Records from a data source ::

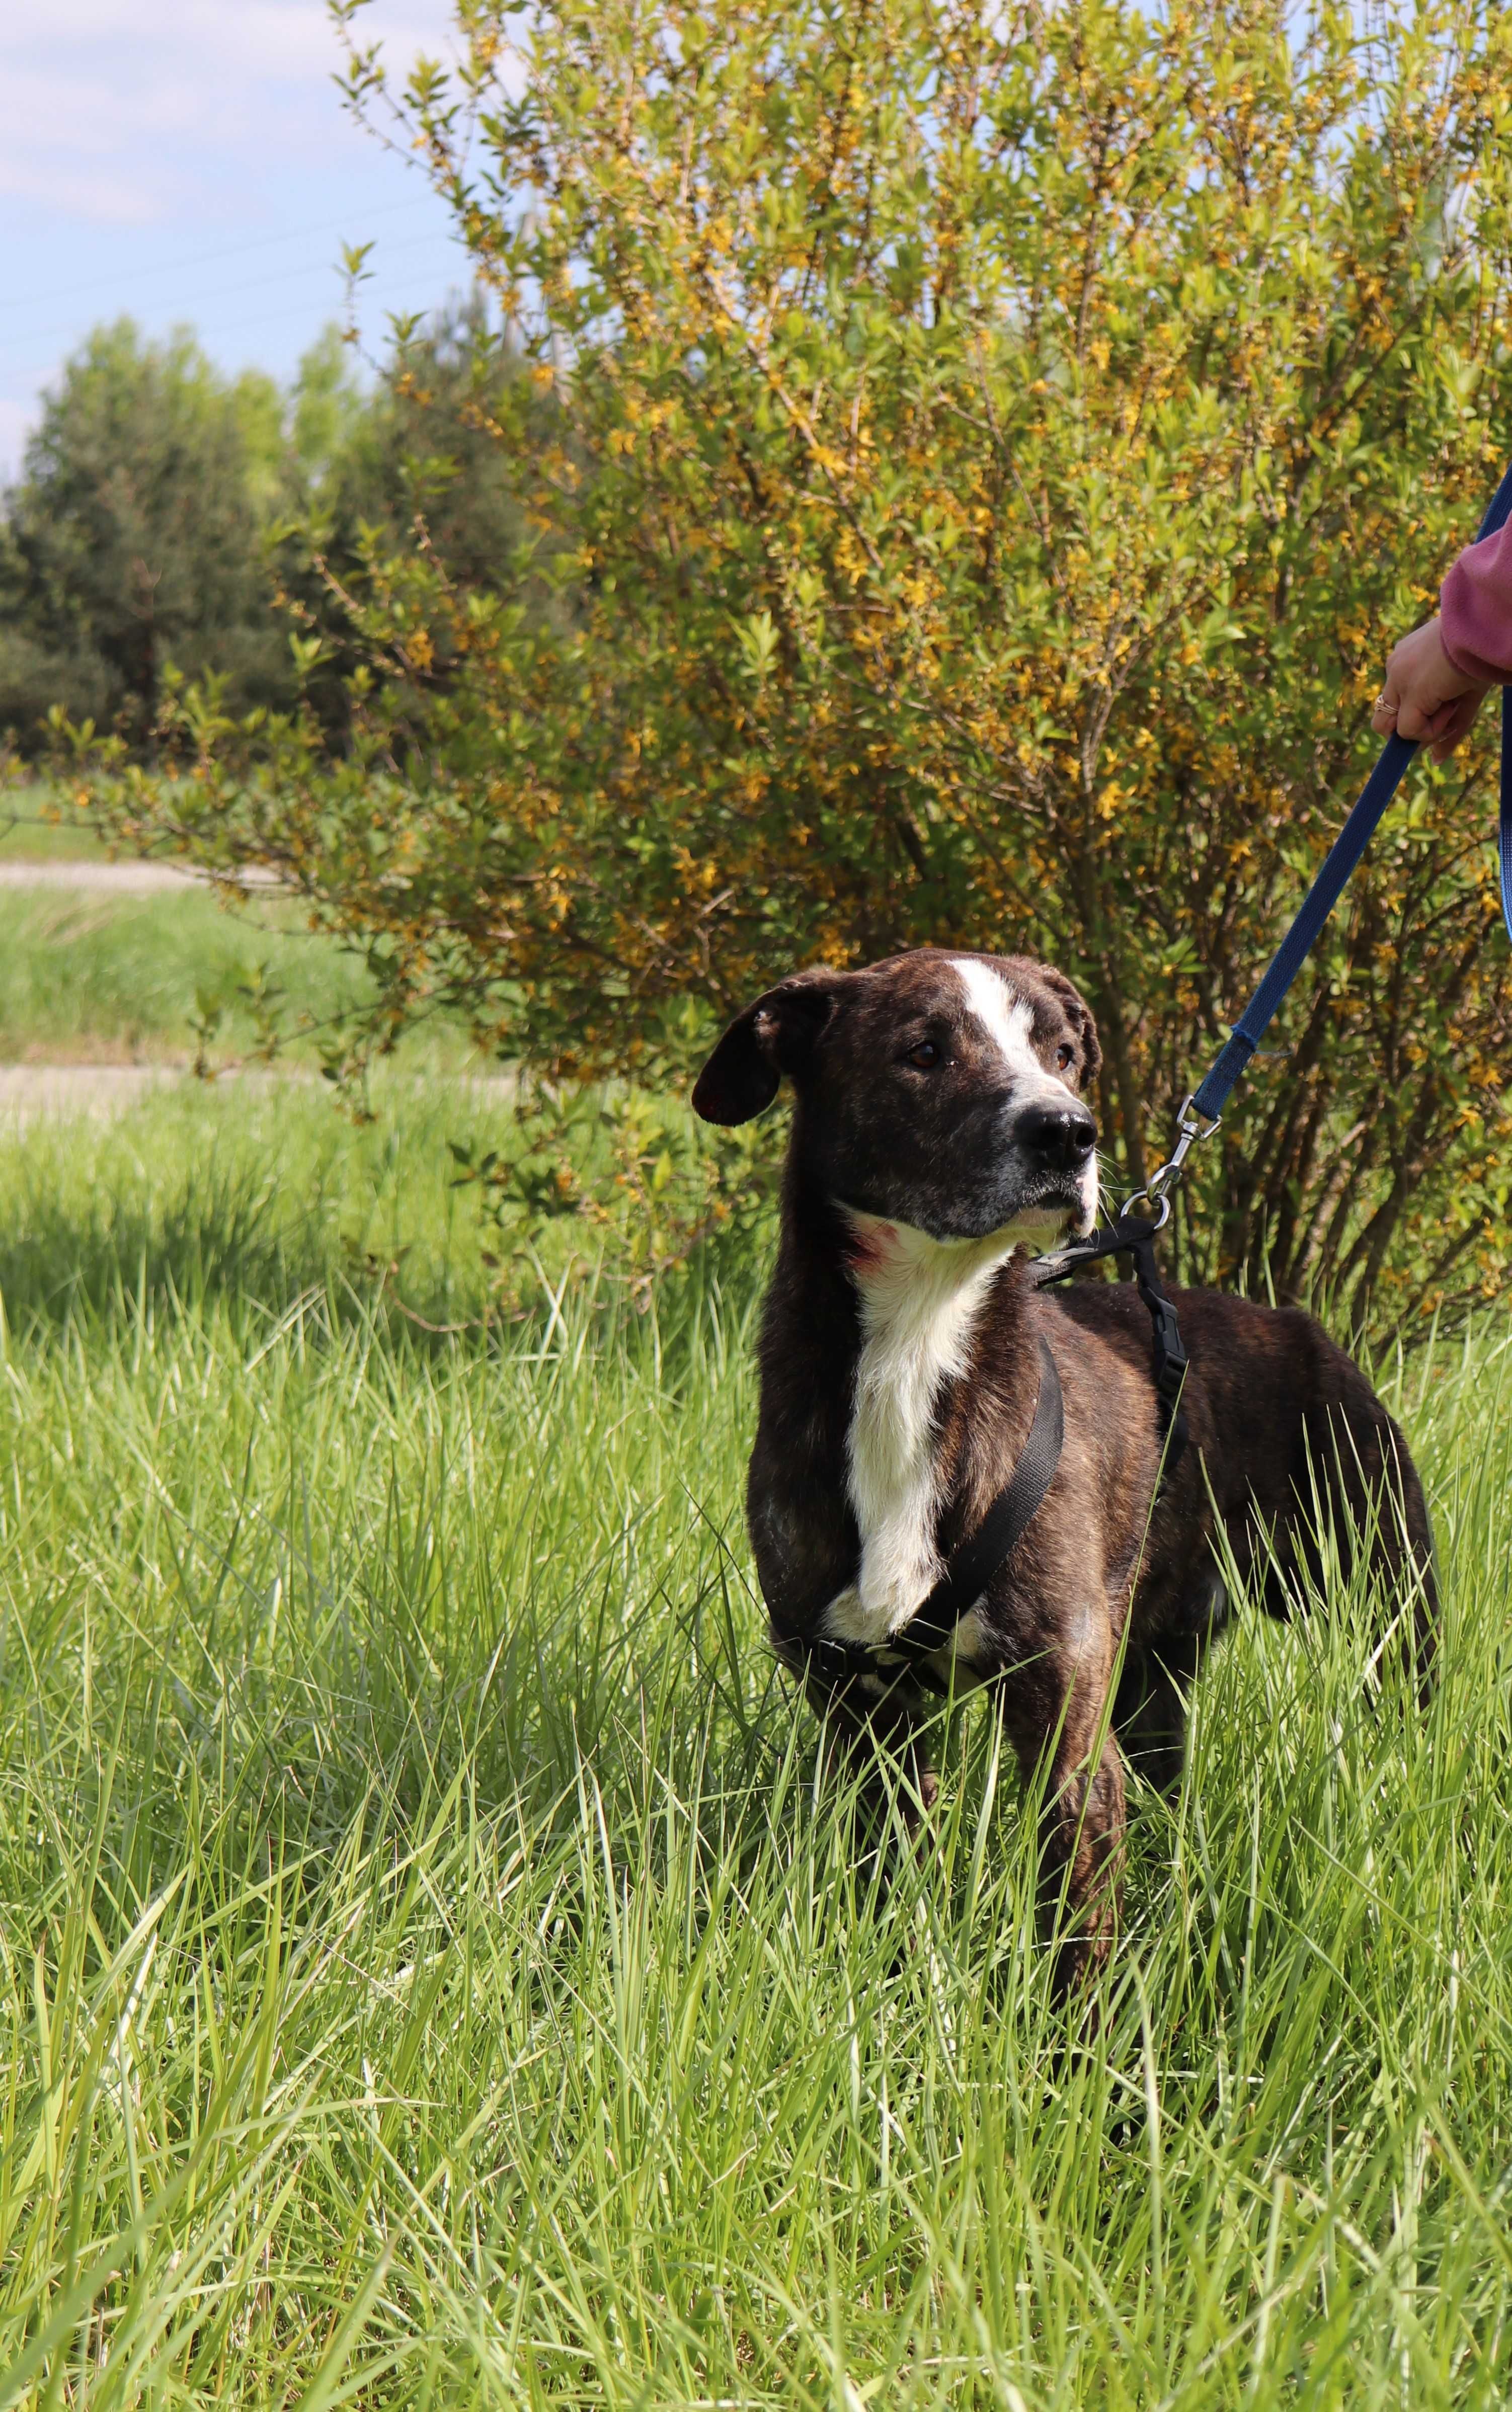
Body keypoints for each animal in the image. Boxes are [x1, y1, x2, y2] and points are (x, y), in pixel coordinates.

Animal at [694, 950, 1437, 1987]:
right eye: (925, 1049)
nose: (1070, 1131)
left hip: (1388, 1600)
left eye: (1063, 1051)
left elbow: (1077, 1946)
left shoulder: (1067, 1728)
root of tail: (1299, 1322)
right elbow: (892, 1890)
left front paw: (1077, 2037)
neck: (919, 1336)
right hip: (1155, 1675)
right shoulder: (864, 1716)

Directions :: Although the entries contain pictures, reproduce only the rest, exactly as written.

Written response ::
Body keypoints for each animal in the image. Boxes are [x1, y1, x2, y2] and points are (x, y), in pixel coordinates.

Animal at [694, 950, 1437, 1987]:
right eye: (925, 1049)
nose: (1070, 1131)
left hip: (1388, 1600)
left eye: (1063, 1051)
left elbow: (1077, 1946)
left shoulder: (1067, 1728)
root of tail: (1299, 1322)
right elbow: (892, 1890)
left front paw: (1077, 2037)
neck: (919, 1336)
right hip: (1155, 1675)
right shoulder: (864, 1716)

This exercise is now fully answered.